===== PAGE EXCERPT

Sheets of immature cells positive for E-cadherin (E-cadherin stain, ×60).

The patient was started on induction chemotherapy at a different institution but unfortunately, she succumbed to her illness after a few months.

Discussion

The 2016 WHO classification of myeloid neoplasms defines PEL as neoplastic proliferation of mature erythroblasts with more than 80% immature erythroid precursors in bone marrow of which more than 30% are proerythroblasts and with no significant myeloblast component (less than 20%) [1]. Diagnosing PEL has always been a challenge due to a lack of specific immunophenotype studies. Many erythroid markers such as CD71, CD235a, glycophorin A, hemoglobin A, and E cadherin have been utilized in the diagnosis of PEL. These markers are either nonspecific and stain both erythroid precursors and anucleate mature red blood cells like CD235a, or stain nonerythroid malignant cells in other malignancies like CD71. Traditional markers of erythroid lineage like glycophorin A and hemoglobin A are often absent in early pronormoblasts that decreases the sensitivity for diagnosis [2]. More recently, alpha hemoglobin stabilizing protein (AHSP) and ferritin H have shown to be more specific markers of erythroid precursors in PEL. AHSP does not stain blasts in other nonerythroid acute leukemias [3]. Similarly, ferritin H, which is a marker of early erythroid precursors, is specific for pure erythroid leukemia blasts, plasma cells, and macrophages [4]. Additionally, some cases of PEL may express myeloid or T cell markers adding to further confusion in the diagnosis.

The majority of the cases of PEL demonstrate abnormal karyotype, which is mostly complex genetic alteration [2]. Both de novo and secondary PEL cases show a complex karyotype with chromosomes 5 and 7 being the most frequently involved abnormalities [5]. Some of the cytogenetic abnormalities like del 5q, del 7q or del 17p are recurring myeloid associated while others like 7p abnormalities could be non-myeloid associated. PEL has also been associated with a higher frequency of TP53 mutations compared to other leukemias. More than one TP53 abnormality could be pathognomonic for PEL [6], while lower rates of FLT3, NMP1 or NRAS mutations have been observed in PEL compared to other leukemia cases.

==========

Answer these from the leukemia passage:
1. Under the 2016 WHO definition, what share of the immature erythroid precursors in bone marrow must be proerythroblasts?
2. Which marker is stated not to stain blasts in other nonerythroid acute leukemias?
3. Which chromosomes are most often involved in the complex karyotype of both de novo and secondary cases?
Rely only on the leukemia passage for your answers.

===== ENTRIES SUPPLIED

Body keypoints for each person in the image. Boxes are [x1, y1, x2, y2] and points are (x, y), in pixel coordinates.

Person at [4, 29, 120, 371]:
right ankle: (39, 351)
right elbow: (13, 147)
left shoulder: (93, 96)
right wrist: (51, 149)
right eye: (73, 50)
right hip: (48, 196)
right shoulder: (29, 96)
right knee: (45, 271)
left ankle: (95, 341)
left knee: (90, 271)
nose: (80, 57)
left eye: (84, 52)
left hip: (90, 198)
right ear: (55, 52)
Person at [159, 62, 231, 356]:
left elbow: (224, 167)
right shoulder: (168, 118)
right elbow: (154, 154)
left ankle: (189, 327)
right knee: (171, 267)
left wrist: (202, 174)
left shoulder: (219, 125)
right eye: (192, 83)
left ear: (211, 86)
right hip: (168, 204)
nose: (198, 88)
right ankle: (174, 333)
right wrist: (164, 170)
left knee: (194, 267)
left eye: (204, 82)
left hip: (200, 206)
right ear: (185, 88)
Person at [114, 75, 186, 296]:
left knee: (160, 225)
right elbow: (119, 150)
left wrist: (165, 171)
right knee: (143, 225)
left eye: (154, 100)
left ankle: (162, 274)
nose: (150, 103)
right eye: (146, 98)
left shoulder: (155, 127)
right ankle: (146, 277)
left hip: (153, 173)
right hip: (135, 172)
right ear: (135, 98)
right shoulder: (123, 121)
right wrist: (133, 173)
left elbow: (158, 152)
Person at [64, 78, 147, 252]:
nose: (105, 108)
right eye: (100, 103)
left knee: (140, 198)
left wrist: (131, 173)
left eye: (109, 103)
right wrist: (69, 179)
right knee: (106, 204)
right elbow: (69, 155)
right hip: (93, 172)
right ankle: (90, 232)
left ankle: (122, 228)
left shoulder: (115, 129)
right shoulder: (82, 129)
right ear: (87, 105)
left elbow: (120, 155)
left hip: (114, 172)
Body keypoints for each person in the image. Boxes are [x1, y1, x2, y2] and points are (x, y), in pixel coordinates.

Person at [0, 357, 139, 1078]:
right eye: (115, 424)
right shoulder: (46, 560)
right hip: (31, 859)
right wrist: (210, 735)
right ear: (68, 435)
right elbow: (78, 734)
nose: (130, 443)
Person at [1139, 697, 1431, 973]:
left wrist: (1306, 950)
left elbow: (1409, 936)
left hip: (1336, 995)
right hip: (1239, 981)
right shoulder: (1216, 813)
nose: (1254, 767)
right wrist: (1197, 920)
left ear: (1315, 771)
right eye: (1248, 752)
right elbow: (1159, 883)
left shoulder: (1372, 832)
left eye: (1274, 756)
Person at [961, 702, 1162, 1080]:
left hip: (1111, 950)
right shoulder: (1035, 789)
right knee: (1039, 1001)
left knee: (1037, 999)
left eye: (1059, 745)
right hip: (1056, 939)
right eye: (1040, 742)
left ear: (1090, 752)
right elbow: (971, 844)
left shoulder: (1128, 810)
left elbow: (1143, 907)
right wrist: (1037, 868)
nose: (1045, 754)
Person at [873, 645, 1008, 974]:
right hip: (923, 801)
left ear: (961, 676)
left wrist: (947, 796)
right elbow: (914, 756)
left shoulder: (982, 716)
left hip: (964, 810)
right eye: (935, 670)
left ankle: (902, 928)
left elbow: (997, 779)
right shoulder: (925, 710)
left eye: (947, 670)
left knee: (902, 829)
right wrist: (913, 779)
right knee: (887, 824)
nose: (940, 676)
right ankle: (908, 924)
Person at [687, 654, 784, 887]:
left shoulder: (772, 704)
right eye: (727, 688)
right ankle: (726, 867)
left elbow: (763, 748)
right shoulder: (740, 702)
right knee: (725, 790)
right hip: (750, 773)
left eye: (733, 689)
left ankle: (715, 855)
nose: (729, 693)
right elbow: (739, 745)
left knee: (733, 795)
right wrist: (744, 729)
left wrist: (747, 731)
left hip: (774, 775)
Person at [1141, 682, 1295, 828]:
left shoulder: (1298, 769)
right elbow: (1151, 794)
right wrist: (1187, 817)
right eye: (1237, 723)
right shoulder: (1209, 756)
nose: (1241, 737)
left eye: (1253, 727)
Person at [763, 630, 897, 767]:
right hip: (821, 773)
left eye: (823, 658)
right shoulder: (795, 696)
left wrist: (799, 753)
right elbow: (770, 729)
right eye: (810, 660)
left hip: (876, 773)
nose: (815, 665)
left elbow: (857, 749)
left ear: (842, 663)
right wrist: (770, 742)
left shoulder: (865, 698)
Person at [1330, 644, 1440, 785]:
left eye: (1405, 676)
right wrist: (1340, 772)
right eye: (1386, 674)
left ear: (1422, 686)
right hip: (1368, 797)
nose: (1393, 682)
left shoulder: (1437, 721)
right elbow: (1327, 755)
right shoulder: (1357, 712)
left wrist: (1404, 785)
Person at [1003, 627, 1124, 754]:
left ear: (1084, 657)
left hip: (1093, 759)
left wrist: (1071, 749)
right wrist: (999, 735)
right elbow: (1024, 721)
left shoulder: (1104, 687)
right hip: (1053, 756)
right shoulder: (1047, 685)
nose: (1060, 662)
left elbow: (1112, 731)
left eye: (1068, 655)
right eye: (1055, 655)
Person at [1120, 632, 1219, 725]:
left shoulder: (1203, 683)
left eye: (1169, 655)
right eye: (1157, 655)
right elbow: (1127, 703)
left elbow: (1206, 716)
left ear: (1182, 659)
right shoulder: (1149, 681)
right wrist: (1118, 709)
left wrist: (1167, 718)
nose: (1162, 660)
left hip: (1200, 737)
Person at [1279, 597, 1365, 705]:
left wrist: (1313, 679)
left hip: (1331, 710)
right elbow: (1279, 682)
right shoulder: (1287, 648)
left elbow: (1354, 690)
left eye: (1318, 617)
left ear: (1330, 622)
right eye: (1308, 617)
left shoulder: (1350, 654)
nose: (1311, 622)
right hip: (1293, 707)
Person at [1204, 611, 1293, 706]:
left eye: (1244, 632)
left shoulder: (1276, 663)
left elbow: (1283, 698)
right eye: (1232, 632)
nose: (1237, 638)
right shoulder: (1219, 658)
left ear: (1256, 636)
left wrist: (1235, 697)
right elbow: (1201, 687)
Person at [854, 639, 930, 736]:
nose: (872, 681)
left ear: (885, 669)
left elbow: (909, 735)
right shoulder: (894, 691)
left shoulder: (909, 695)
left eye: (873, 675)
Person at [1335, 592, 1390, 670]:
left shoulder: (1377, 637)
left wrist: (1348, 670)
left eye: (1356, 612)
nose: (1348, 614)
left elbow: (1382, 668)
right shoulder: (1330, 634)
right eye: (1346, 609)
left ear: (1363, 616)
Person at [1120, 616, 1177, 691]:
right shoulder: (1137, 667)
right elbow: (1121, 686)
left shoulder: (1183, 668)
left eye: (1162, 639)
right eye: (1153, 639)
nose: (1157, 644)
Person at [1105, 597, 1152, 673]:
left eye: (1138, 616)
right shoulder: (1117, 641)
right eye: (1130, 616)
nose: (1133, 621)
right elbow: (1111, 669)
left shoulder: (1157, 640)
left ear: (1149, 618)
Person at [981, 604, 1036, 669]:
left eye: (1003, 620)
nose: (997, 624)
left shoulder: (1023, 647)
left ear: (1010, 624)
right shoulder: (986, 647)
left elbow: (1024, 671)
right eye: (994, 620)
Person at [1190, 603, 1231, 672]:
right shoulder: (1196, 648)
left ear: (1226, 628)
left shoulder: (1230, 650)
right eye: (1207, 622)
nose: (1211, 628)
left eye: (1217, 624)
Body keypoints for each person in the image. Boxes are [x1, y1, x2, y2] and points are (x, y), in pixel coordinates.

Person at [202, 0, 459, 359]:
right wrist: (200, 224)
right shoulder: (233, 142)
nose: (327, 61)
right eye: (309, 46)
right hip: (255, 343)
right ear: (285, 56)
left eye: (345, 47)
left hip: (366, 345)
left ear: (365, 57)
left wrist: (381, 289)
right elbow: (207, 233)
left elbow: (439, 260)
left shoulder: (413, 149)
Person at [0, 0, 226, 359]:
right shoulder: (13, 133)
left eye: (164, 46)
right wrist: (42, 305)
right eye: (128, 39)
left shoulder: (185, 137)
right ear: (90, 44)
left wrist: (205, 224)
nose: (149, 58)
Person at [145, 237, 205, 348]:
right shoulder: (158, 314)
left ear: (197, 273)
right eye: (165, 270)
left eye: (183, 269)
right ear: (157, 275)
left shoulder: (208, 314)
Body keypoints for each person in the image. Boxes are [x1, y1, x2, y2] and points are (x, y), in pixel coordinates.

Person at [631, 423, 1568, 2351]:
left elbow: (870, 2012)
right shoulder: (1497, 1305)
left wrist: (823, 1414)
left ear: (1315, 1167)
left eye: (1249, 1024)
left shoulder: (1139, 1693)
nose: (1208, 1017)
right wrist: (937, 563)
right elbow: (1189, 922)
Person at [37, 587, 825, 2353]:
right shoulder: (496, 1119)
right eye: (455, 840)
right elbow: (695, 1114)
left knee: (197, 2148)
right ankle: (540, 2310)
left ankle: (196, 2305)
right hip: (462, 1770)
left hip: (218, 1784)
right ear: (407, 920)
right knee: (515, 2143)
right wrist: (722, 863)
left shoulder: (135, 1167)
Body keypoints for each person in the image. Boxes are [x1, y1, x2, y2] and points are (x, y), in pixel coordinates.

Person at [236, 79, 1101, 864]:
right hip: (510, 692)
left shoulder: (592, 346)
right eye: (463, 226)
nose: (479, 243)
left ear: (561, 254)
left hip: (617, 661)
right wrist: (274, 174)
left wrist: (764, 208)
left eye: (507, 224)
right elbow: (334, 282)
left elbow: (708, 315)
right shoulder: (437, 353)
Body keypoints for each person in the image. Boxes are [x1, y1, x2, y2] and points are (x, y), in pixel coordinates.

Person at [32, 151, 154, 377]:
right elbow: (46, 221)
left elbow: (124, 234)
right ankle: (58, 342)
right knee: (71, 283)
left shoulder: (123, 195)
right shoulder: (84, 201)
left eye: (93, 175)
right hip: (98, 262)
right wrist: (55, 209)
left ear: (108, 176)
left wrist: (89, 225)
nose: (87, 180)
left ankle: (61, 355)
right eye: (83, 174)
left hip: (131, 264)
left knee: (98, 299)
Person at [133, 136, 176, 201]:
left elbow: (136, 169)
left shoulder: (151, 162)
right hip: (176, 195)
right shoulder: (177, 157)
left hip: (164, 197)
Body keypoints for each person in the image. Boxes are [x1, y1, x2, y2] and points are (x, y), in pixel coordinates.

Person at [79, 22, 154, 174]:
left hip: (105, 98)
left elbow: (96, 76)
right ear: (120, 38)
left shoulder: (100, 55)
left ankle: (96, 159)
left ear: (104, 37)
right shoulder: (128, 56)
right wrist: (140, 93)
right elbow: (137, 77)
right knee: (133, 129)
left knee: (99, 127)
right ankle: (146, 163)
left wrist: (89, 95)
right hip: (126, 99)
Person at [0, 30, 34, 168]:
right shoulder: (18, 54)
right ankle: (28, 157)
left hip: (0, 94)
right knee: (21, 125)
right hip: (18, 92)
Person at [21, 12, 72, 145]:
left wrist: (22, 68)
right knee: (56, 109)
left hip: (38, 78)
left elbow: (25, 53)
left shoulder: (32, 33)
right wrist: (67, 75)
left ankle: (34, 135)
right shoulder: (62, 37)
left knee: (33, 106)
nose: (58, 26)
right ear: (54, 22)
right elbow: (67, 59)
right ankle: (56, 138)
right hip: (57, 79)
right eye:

==========

RESULT ->
1. More than 30%
2. Alpha hemoglobin stabilizing protein (AHSP)
3. Chromosomes 5 and 7